Entonces, por su cuenta,
nuestro caballo cambió el paso. Y evidentemente ansioso por sumergirse de nuevo
en la espesura y llegar bien pronto a su meta, con amplio cabeceo exigió
libertad a las riendas e inició trote veloz sobre la muelle superficie a la vez
que atravesaba la acentuación de un fresco, mientras que las patas traseras,
más abiertas y tensas de lo habitual momentos antes para asegurarse base entre
los riesgos, se estrecharon hasta su natural, ahora, e iban a posar confiadas
sus cascos otra vez justo en el sitio hollado por las manos, sobre la raya,
invisible cada vez más, y recta, casi, del sendero que se hizo de golpe cinta
opaca al entreabrir la luna un nubarrón denso y despertar brillos de vidrio,
fulgor frío al gramillal empapado de sereno, mientras, a la diestra, emergieron
de lo negro otra vez troncos de guayacanes y guayabos, con algún sauce ya. del
agua, o sarandí, y, por la izquierda, como empujándose, chatas sombras de copas
desparejas avanzaron un trecho y se volcaron sumisas sobre el pasto.

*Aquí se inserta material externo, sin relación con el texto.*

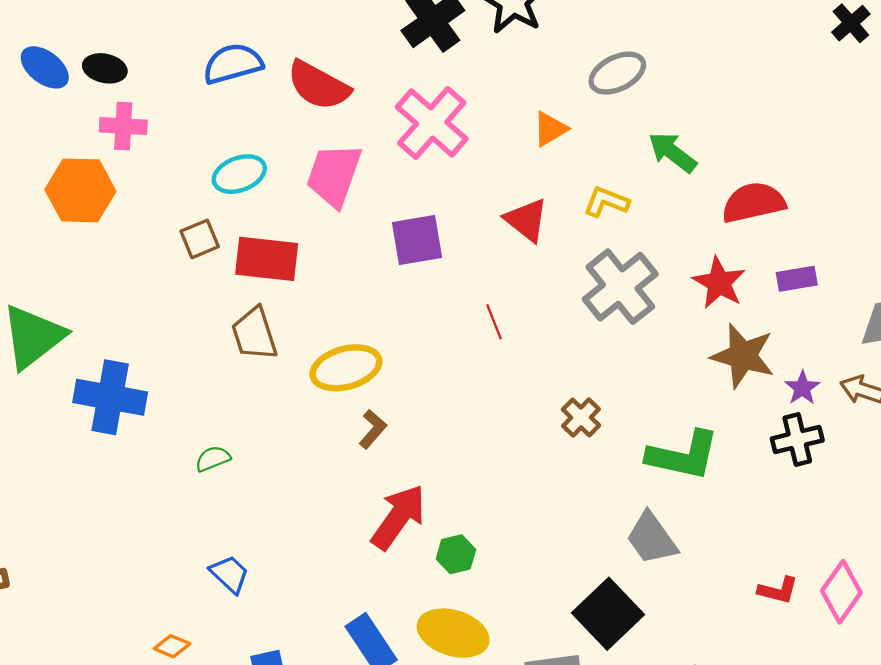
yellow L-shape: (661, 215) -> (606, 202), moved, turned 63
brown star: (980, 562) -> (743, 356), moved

No fue un
zarzal, no fue un quebracho como fierro, no, lo que clavó en el suelo la sombra
ecuestre cuando (en el momento preciso en que el bruto iba por propio arbitrio
a atemperar la marcha porque el bosque se presentaba otra vez barrera) el
jinete, de súbito, diose contra el pecho el puño de las riendas. Lo que hubo
fue que se oyó un ¡Alto! surgido entre el mugrón del límite del valle a punto
de ser traspuesto.
-¡Don Juan, soy! ¡Monte, y me sigue!